In general, the hamming distance is impractical, but it's helpful to learn other distance algorithms.

### # Levenshtein Distance

Levenshtein distance, also called edit distance, calculates the number of operations including deletion, insertion, and substitution between the given query and the given term.

For example, a minimal edit script that transforms `enqueuezero`

to `enqueuezebra`

is 2:

- Insert
**b**: enqueueze**b**ro. - Substitute
**o**to**a**: enqueuezebr**a**.

### # Damerau-Levenshtein distance

Damerau-Levenshtein distance is a variation of Levenshtein distance by adding an extra rule - transposition of two adjacent letters also counts as one of the operations, alongside with insertion, deletion, and substitution.

### # difflib

Python function `difflib.get_close_matches`

returns a list of the best "good enough" matches. It's the quickest scripting function ready to use.

```
>>> from difflib import get_close_matches
>>> get_close_matches('appel', ['ape', 'apple', 'peach', 'puppy'])
['apple', 'ape']
```

### # Bitap

The Bitap algorithm is an approximate string matching algorithm, which tells if
a given text contains a substring that approximately equal to a given pattern.
It's fast because it's based on bitwise operations. It's most often used in the fuzzy search. Unix utility `agrep`

is atop bitap algorithm. The Bitap algorithm
can be based on both Hamming distance and Levenshtein distance.

An example implementation is here: https://gist.github.com/soasme/22c6f083bc971ff381724fd3308a4be2 (opens new window)

The disadvantage of Bitap is that it requires a fixed-length bit bucket for calculation. The algorithm supports a large bit bucket, however, has poor performance when it's long. Luckily, in most cases, the search term has only a few characters.

### # Bigram Comparing

Bigram comparing works well on variable length strings. The idea is to de-composite the string into a set of bigrams - words that are written with two letters in an alphabetic writing system.

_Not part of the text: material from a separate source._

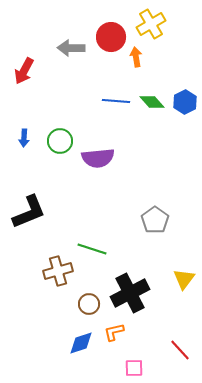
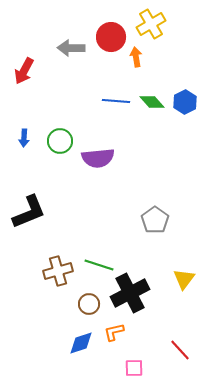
green line: moved 7 px right, 16 px down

For example, `enqueuezero`

can be transformed to `en`

, `nq`

, `qu`

, `ue`

, ..., `ro`

.
We then calculate the number of same bigrams in both query and string to match.
Below is an example of Python implementation. 1 (opens new window)

```
def get_bigrams(s):
s = s.lower()
return [s[i:i+2] for i in range(len(s))]
def get_similarity_score(query, match):
query_bigrams = get_bigrams(query)
match_bigrams = get_bigrams(match)
hit = 0
for x in query_bigrams:
for y in match_bigrams:
if x == y:
hit += 1
break
return (hit * 2.0) / (len(query_bigrams) + len(match_bigrams))
```

## # Conclusions

Fuzzy search can be applied whenever there is a search box. Under the hood, the fuzzy
search requires approximate string matching. Among all algorithms, the Bitap algorithm
is perhaps the best-known for approximate string matching. However, it doesn't
fit the case in which the searching dataset is huge since it requires a full scanning.
Python function `get_close_matches`

in standard lib `difflib`

is the handiest tool
ready to use.

Installing fuzzy search plugin or utilities save a few seconds every time and thus several hours and days in your work and life.